ほっそりとした肢体に濡れてこそいないが、
細く長くそしてしなやかな黒髪はあの時の少女のものである。
吉野はそっと近付いて彼女の顔を見た。
間違いなく、あの時の少女であった。
彼の通う中学校は公立で彼の町にあるA小学校と
隣町のB小学校の卒業生が集まる。
彼女は隣町の小学校の出身だったのだ。
吉野は彼女と同じ中学校に通えることを嬉しく思ったが、
それだけでは満足できず、
ただちに彼女の名前を知りたくなった。
そこで、
吉野はその少女が靴を履き替えその場を離れるや、
彼女が今開けていた下駄箱を覗こうとした。
しかし、
下駄箱のそばには、下校中の生徒がたくさんいて、
彼には覗くことはできなかった。
吉野は友達を待つ振りをしながら、
その場に人がいなくなるのを待った。
20分ぐらいしてやっと人がいなくなったとき、
吉野はまるで泥棒でもするかのように
用心深く周りを見渡しながら、彼女の下駄箱を覗いた。
そこには、
樫という文字が黒いマジックで書かれた真新しい上履きがあった。
『樫さんか。

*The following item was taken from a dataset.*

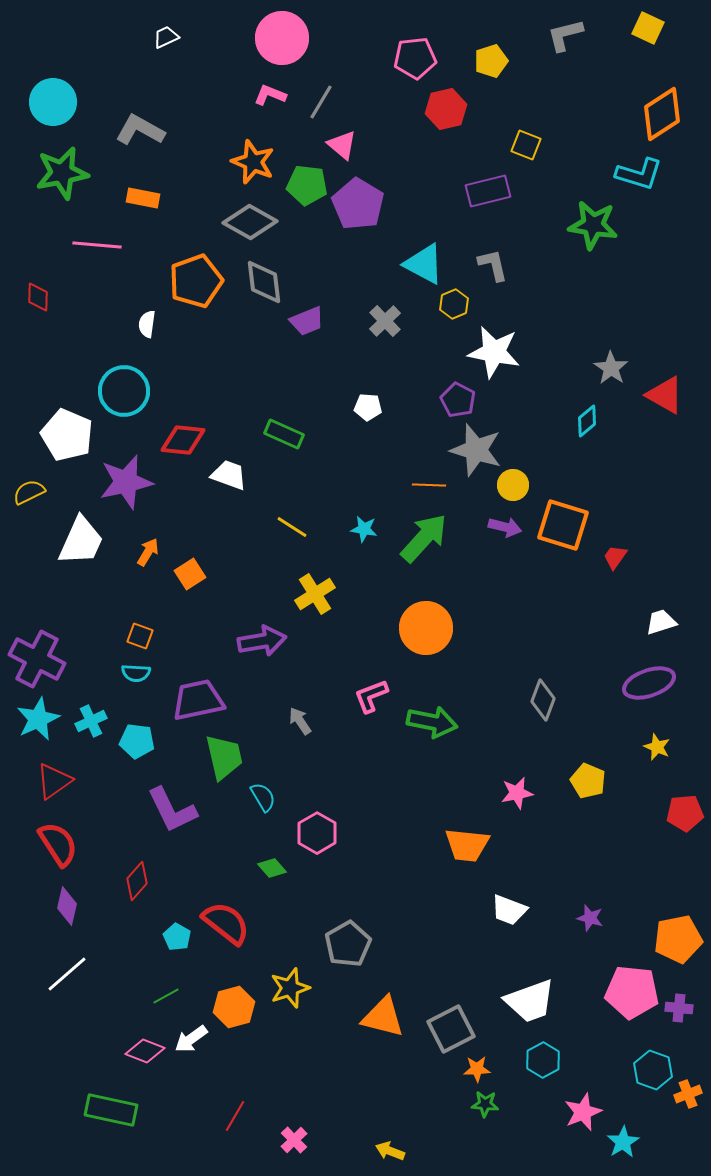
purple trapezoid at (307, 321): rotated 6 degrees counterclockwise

名前は何というのだろう。』
吉野はどうしても直ぐに彼女の名前を知りたかった。
『A組の教室へ行けば何か手掛かりがあるかもしれない。』
彼はA組の教室へ走った。
そして、
教壇の上に置き忘れられている出席簿を見つけ、
樫サクラナという名を知ったわけである。
その翌日から吉野のサクラナ詣が始まったのである。